Text Embedding Inversion Security for Multilingual Language Models
Yiyi Chen, Heather Lent, Johannes Bjerva
TL;DR
This work analyzes embedding inversion security for multilingual language models in a black-box setting, extending prior English-focused studies to examine cross-lingual and multilingual vulnerabilities. It defines multilingual and cross-lingual inversion attacks, builds a Vec2Text-style attacker framework using ME5-base and MTG data, and evaluates performance across English and four additional languages. The study reveals that multilingual models can be more vulnerable under certain conditions and that defenses designed for monolingual English defenses often fail in multilingual contexts; it also introduces a simple masking defense that preserves retrieval while substantially reducing reconstruction.

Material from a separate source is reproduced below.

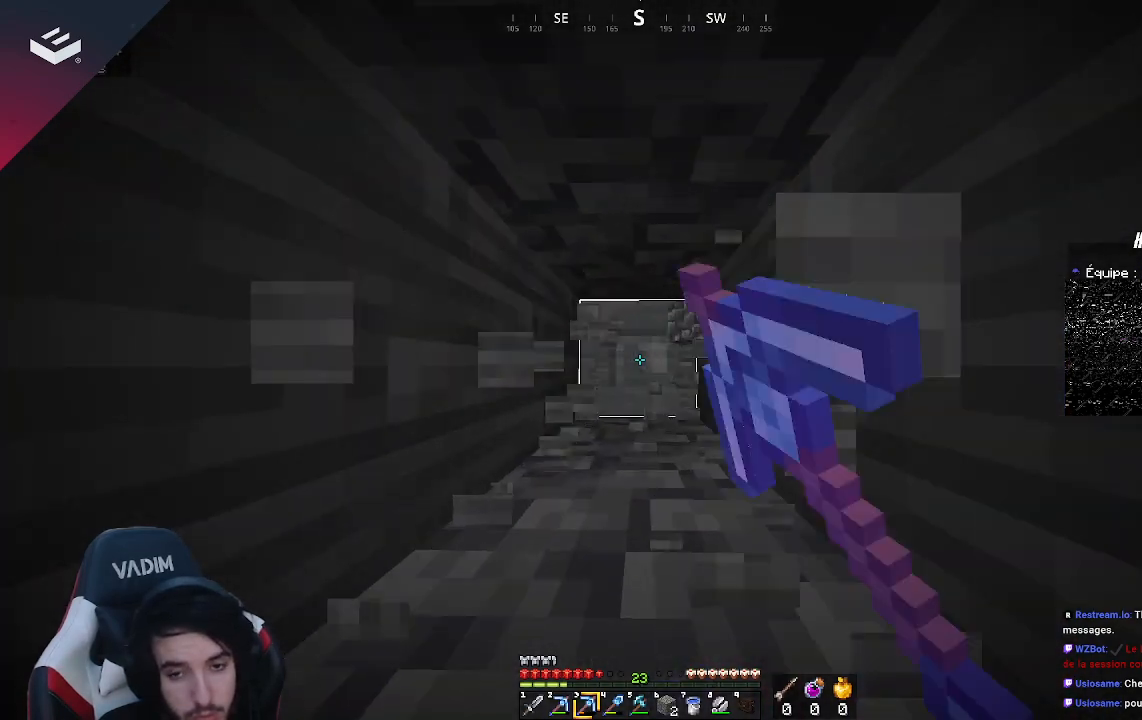
{"keys": ["w"], "mouse": ["left"], "events": []}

The findings underscore the importance of multilingual security research and provide open-source tools to spur further defenses and evaluations across diverse languages.
Abstract
Textual data is often represented as real-numbered embeddings in NLP, particularly with the popularity of large language models (LLMs) and Embeddings as a Service (EaaS). However, storing sensitive information as embeddings can be susceptible to security breaches, as research shows that text can be reconstructed from embeddings, even without knowledge of the underlying model. While defence mechanisms have been explored, these are exclusively focused on English, leaving other languages potentially exposed to attacks. This work explores LLM security through multilingual embedding inversion. We define the problem of black-box multilingual and cross-lingual inversion attacks, and explore their potential implications. Our findings suggest that multilingual LLMs may be more vulnerable to inversion attacks, in part because English-based defences may be ineffective. To alleviate this, we propose a simple masking defense effective for both monolingual and multilingual models. This study is the first to investigate multilingual inversion attacks, shedding light on the differences in attacks and defenses across monolingual and multilingual settings.